Kahrl’s purpose, however, is not the raking of old muck. What happened in the Owens Valley happened during a quarter of a century, with Mulholland the only major participant active both at the beginning and end. The drama of the conflict, the drama of all the novels and screenplays and popular and political accountings, is the drama of synopsis. Kahrl appreciates that no story lasting twenty-five years is as free of complexity as the demands of storytelling require. There is a claim, even an imperative, in the greater good. The history of urban growth is a history of downriver cities seeking a greater share of the water controlled by upriver communities; San Francisco’s water comes from a foreign county, as does New York’s. Nor is the claim of the Owens Valley unequivocal. “The ranchers who banded together in the 1920s to…bomb the aqueduct had no plan or program for the long-term preservation of the valley…,” Kahrl notes. “It was a conflict waged for immediate gain, and consideration for the valley’s future had little part in it.”

Even the colossal collusion and peculations were only sideshows; public thieves and civic liars have always been with us, and the aqueduct would still have been built without the grease of chicanery. In the end, the real sin of this squalid narrative was the systematic disenfranchisement of the people of the Owens Valley, making them, even to the present day, supplicants and wards of the city of Los Angeles. The valley is forever indentured. Mulholland and his successors dismissed the minimal costs of keeping it livable. Their arrogance and insensitivity bring to mind Ronald Reagan’s famous dictum about the Panama Canal: “We bought it, we paid for it, it’s ours.”

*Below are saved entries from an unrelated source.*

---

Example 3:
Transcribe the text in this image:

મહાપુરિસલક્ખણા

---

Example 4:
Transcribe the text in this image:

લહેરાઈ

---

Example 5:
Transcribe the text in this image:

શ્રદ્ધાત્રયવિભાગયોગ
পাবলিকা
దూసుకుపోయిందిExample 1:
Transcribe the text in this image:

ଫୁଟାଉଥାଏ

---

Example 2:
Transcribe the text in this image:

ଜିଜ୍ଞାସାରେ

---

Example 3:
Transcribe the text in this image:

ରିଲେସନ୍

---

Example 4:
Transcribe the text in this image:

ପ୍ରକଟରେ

Water and Power has an extravagantly beautiful companion volume, The California Water Atlas, edited by Kahrl and published by the State of California, which graphically illustrates the history and flow of all the state’s water resources and water projects—its dams, its aqueducts and siphons and pumps and reservoirs and weirs, in short, California’s plumbing, its most essential infrastructure. Here in the Atlas is the water profile of Los Angeles today—a city that draws some water from its own ground reserves, some from the Colorado River and some from the State Water Project, but continues to obtain four-fifths of its supply from. Owens Valley, where the water comes cleaner and cheaper. Together these two volumes make clear that the history of California is in its water development. It is a complex and often tedious subject that Kahrl illuminates with meticulous detachment, bringing the drama into clear and undistorted focus. Although of small consolation to Owens Valley, such a water war could not happen again. One legacy was the passage of legislation prohibiting the draining of one region for the development of another.

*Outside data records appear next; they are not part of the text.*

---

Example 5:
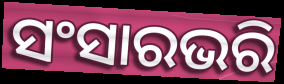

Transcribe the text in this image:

ସଂସାରଭରି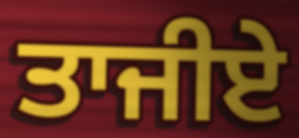
ਤਾਜੀਏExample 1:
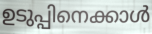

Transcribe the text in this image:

Another legacy is psychic. Like a folk song, the ballad of the Owens Valley is sung whenever a new state water project is proposed. Such was the case when the Peripheral Canal was on the June 1982 ballot. The canal, designed to carry northern water around, rather than through, the Sacramento-San Joaquin delta on its way south, divided the state politically, north versus south, as has every water project of recent memory. Once again the lyric of the Owens Valley was heard, and even the Los Angeles Times seemed to hear it. At the end of its editorial endorsing the building of the Peripheral Canal, the Times was impelled to add a parenthetical disclosure of its majority interest (with General Otis’s Chandler heirs) in the Tejon Ranch Company, which was actively supporting the canal and would have been a major beneficiary of it. “The holdings in Tejon represent a minor part of Times Mirror assets,” the disclosure concluded primly. “The Times arrives at its views on the canal, as on any other issue, utterly without regard to the views of the Tejon Ranch Co.” The Peripheral Canal was beaten badly, suggesting that the Times had more influence when it had gangrened heart and rotting brain.